== The problem ==
Pick every line with "PLSMixin" from the material below.

──────────────────────────────

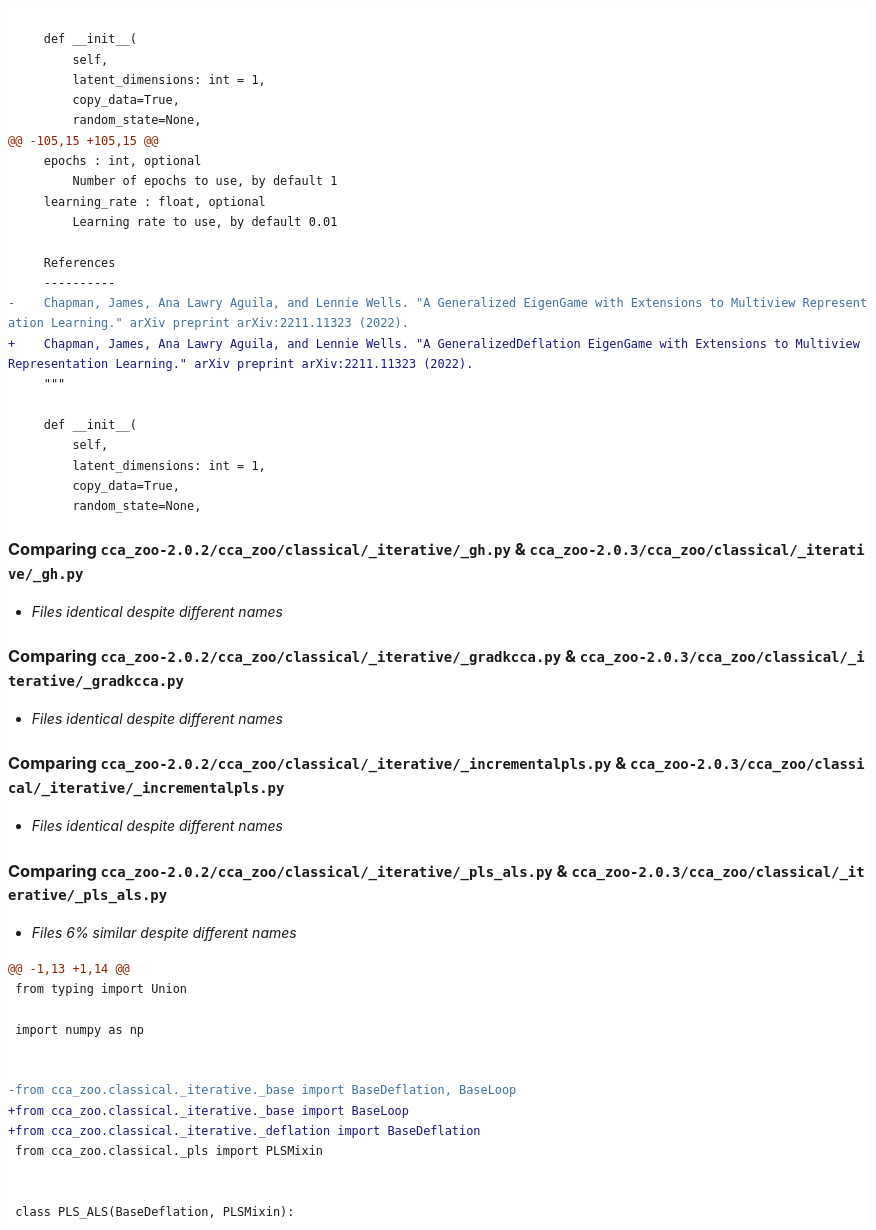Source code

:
 ```diff
 
     def __init__(
         self,
         latent_dimensions: int = 1,
         copy_data=True,
         random_state=None,
@@ -105,15 +105,15 @@
     epochs : int, optional
         Number of epochs to use, by default 1
     learning_rate : float, optional
         Learning rate to use, by default 0.01
 
     References
     ----------
-    Chapman, James, Ana Lawry Aguila, and Lennie Wells. "A Generalized EigenGame with Extensions to Multiview Representation Learning." arXiv preprint arXiv:2211.11323 (2022).
+    Chapman, James, Ana Lawry Aguila, and Lennie Wells. "A GeneralizedDeflation EigenGame with Extensions to Multiview Representation Learning." arXiv preprint arXiv:2211.11323 (2022).
     """
 
     def __init__(
         self,
         latent_dimensions: int = 1,
         copy_data=True,
         random_state=None,
```

### Comparing `cca_zoo-2.0.2/cca_zoo/classical/_iterative/_gh.py` & `cca_zoo-2.0.3/cca_zoo/classical/_iterative/_gh.py`

 * *Files identical despite different names*

### Comparing `cca_zoo-2.0.2/cca_zoo/classical/_iterative/_gradkcca.py` & `cca_zoo-2.0.3/cca_zoo/classical/_iterative/_gradkcca.py`

 * *Files identical despite different names*

### Comparing `cca_zoo-2.0.2/cca_zoo/classical/_iterative/_incrementalpls.py` & `cca_zoo-2.0.3/cca_zoo/classical/_iterative/_incrementalpls.py`

 * *Files identical despite different names*

### Comparing `cca_zoo-2.0.2/cca_zoo/classical/_iterative/_pls_als.py` & `cca_zoo-2.0.3/cca_zoo/classical/_iterative/_pls_als.py`

 * *Files 6% similar despite different names*

```diff
@@ -1,13 +1,14 @@
 from typing import Union
 
 import numpy as np
 
 
-from cca_zoo.classical._iterative._base import BaseDeflation, BaseLoop
+from cca_zoo.classical._iterative._base import BaseLoop
+from cca_zoo.classical._iterative._deflation import BaseDeflation
 from cca_zoo.classical._pls import PLSMixin
 
 
 class PLS_ALS(BaseDeflation, PLSMixin):
```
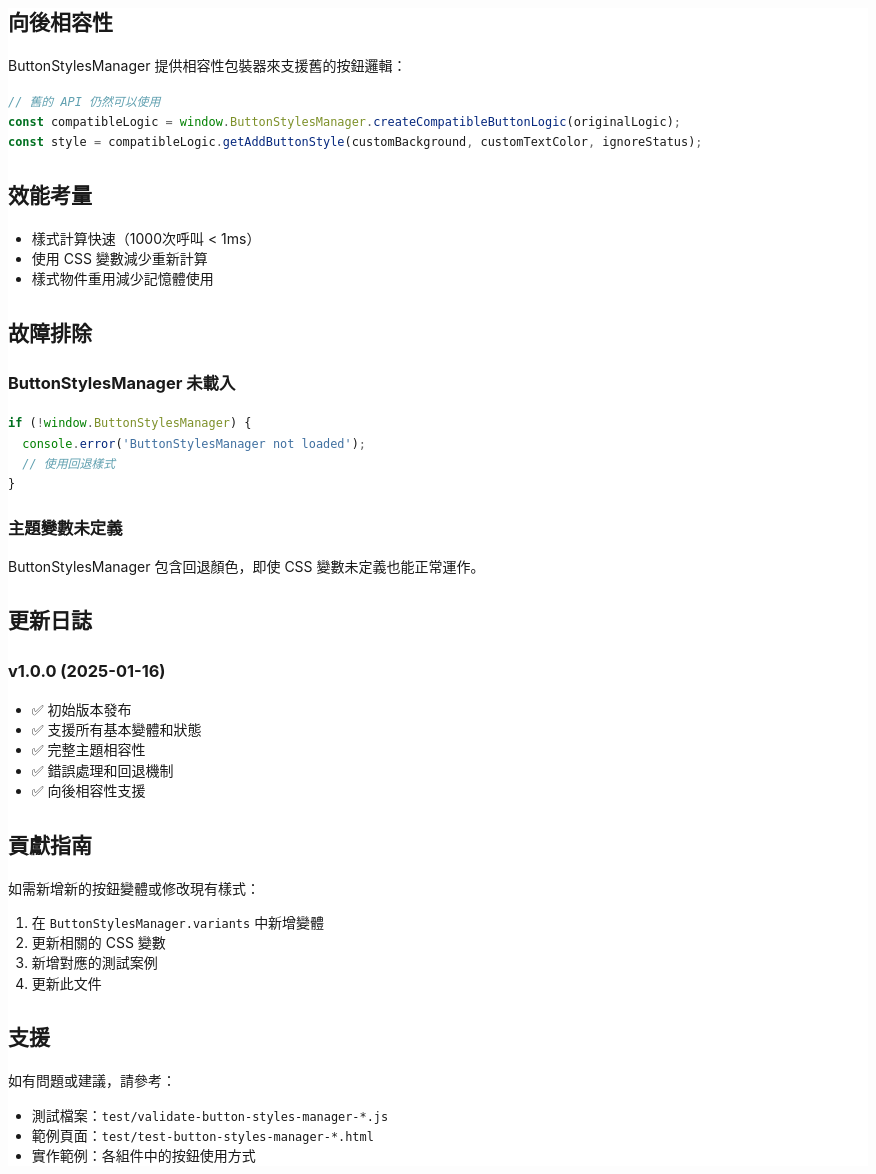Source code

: ## 向後相容性

ButtonStylesManager 提供相容性包裝器來支援舊的按鈕邏輯：

```javascript
// 舊的 API 仍然可以使用
const compatibleLogic = window.ButtonStylesManager.createCompatibleButtonLogic(originalLogic);
const style = compatibleLogic.getAddButtonStyle(customBackground, customTextColor, ignoreStatus);
```

## 效能考量

- 樣式計算快速（1000次呼叫 < 1ms）
- 使用 CSS 變數減少重新計算
- 樣式物件重用減少記憶體使用

## 故障排除

### ButtonStylesManager 未載入

```javascript
if (!window.ButtonStylesManager) {
  console.error('ButtonStylesManager not loaded');
  // 使用回退樣式
}
```

### 主題變數未定義

ButtonStylesManager 包含回退顏色，即使 CSS 變數未定義也能正常運作。

## 更新日誌

### v1.0.0 (2025-01-16)
- ✅ 初始版本發布
- ✅ 支援所有基本變體和狀態
- ✅ 完整主題相容性
- ✅ 錯誤處理和回退機制
- ✅ 向後相容性支援

## 貢獻指南

如需新增新的按鈕變體或修改現有樣式：

1. 在 `ButtonStylesManager.variants` 中新增變體
2. 更新相關的 CSS 變數
3. 新增對應的測試案例
4. 更新此文件

## 支援

如有問題或建議，請參考：
- 測試檔案：`test/validate-button-styles-manager-*.js`
- 範例頁面：`test/test-button-styles-manager-*.html`
- 實作範例：各組件中的按鈕使用方式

──────────────────────────────

== Written reply ==
 from cca_zoo.classical._pls import PLSMixin
 class PLS_ALS(BaseDeflation, PLSMixin):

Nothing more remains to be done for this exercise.